Early this morning, around 1 am, I decided to start the above titled book by Dean Koontz so that I could return it in good conscience to the library. I had borrowed it before for two weeks and never read it which was bothering me so I checked it out again.
The story is about a rich young man who has an enlarged heart and needs a transplant. His first doctor puts him on the transplant list where he waits for a bit but he becomes impatient and begins to go to a doctor who has more of an international reputation for heart replacements. He has to fly to Singapore for the heart but gets one in about a month of going with the new doctor.
After he has the heart for a year, he starts seeing an Asian woman who threatens his life and tells him once or twice that his heart belongs to her. In the end, his life is changed forever and all the things he thought were important, he finds weren’t really important at all.
Ok, the book takes a very long, long time to get to where he has the transplant and starts to get harassed. The flap makes it sound like the harassment and stalking go on for awhile but that isn’t true in the book – the stalker appears infrequently and is hardly even noticed until the end.

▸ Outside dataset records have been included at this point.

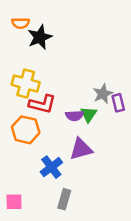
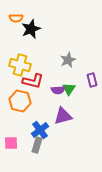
gray star: (103, 94) -> (68, 60), moved
gray rectangle: (64, 199) -> (37, 145), moved
pink square: (14, 202) -> (11, 143), moved

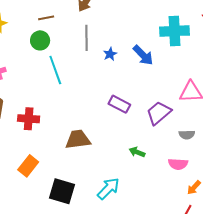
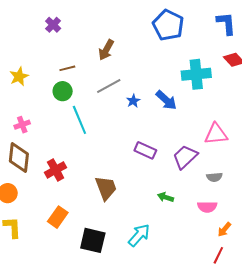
gray line: (86, 38) -> (109, 86), turned 65
red cross: (29, 119) -> (56, 170), turned -30
brown trapezoid: (78, 139) -> (106, 188), turned 80

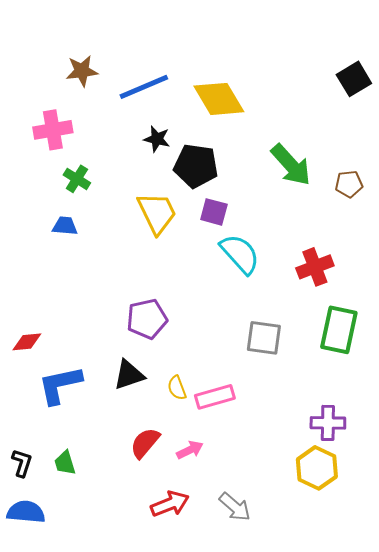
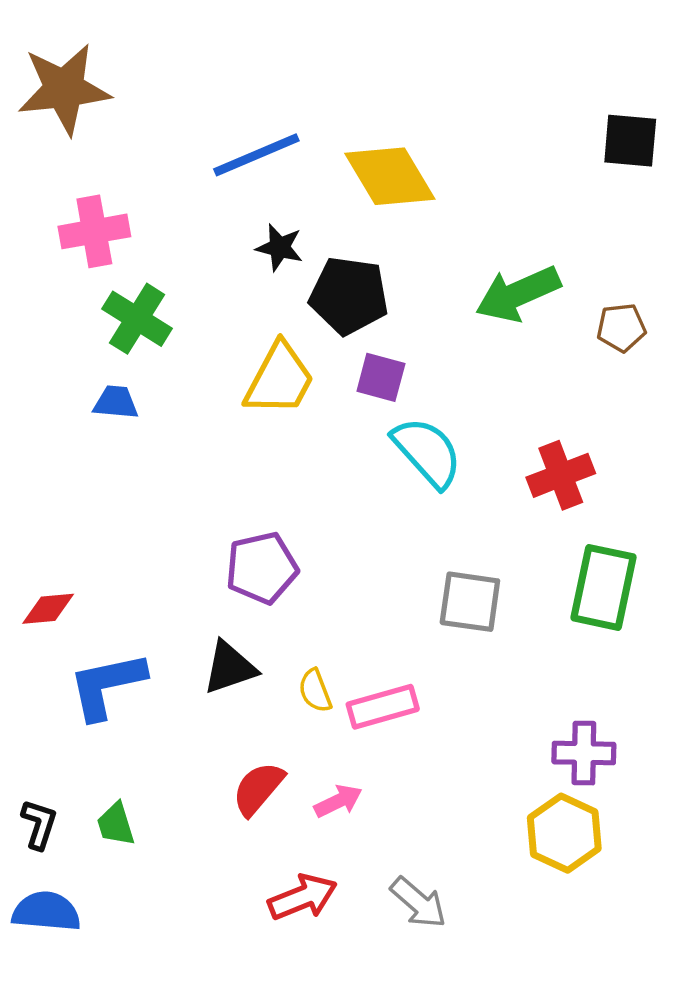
brown star: (82, 71) -> (64, 89), moved, size x1.6
black square: (354, 79) -> (630, 141), turned 36
green arrow: (291, 165) -> (518, 294), turned 108
green cross: (77, 179) -> (137, 319), size x1.4
yellow trapezoid: (157, 213) -> (279, 379), turned 54

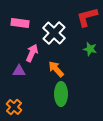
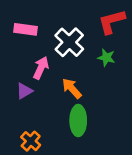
green star: (90, 49) -> (106, 58), moved
purple triangle: (19, 71) -> (24, 91), turned -32
orange cross: (14, 107) -> (31, 141), moved

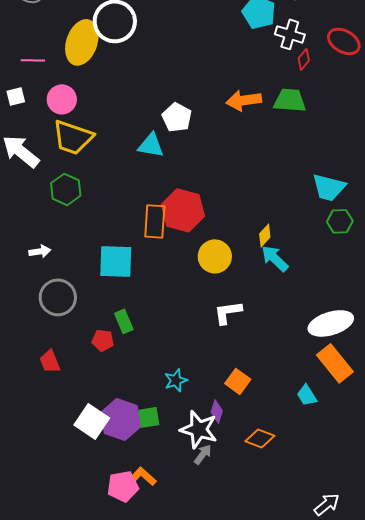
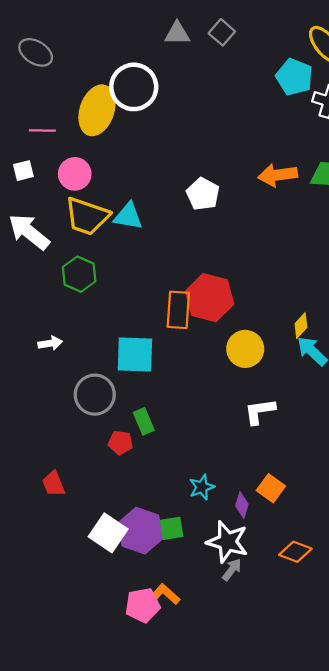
cyan triangle: (151, 145) -> (128, 216), moved
gray circle: (58, 297) -> (95, 395), moved
red trapezoid: (50, 361) -> (54, 484), moved
purple diamond: (217, 411) -> (242, 505), moved

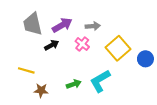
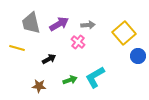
black arrow: (52, 45) -> (49, 59), moved
yellow square: (118, 48) -> (124, 33), moved
yellow line: (26, 70) -> (17, 48), moved

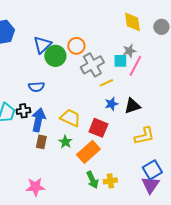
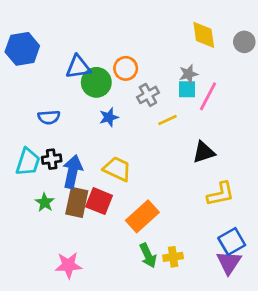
blue triangle: (42, 45) -> (78, 67), turned 36
gray star: (129, 51) -> (188, 74), moved
gray cross: (92, 65) -> (148, 95), size x0.7
blue semicircle: (36, 87) -> (49, 117), moved
blue star: (111, 104) -> (109, 117), moved
red square: (98, 128) -> (99, 201), moved
brown rectangle: (41, 142) -> (77, 202), size x1.5
green star: (65, 142) -> (45, 202), moved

The flaps says: “In a heartbeat (pun intended I suppose), the medical miracle that gave Ryan a second chance at life is about to become a curse worse than death. For Ryan is being stalked by a mysterious woman who feels entitled to everything he has.” The flap starts out saying the book is “a riveting thriller that probes the deepest terrors of the human psyche – and the ineffable mystery of what truly makes us who we are.”
Sorry guys – it isn’t that much of a thriller and the woman never once mentions she wants anything of his but the heart that beats in his chest. Her stalking involves leaving two gifts and giving him a nasty papercut with a switchblade…other than that she is pretty absent.
I say the thing leads up to a whole lot of nothing and I’m disappointed with the conclusion which I thought was trite and predictable.
I was expecting…hoping…for a book as full of intensity as the book…well, “Intensity”…which kept me glued to each page to the exclusion of all else except the occasional bathroom break. When it mentioned stalking and the human psyche, I thought it would be more about that and less about his delusions. Whatever.
One thing I do know for certain, I’m glad I checked it out from the library rather than paying $27.00 for it. Someday I’ll buy it to add to my Dean Koontz collection just to keep the collection complete – but it will be from a second hand store where I can get it for a couple of dollars.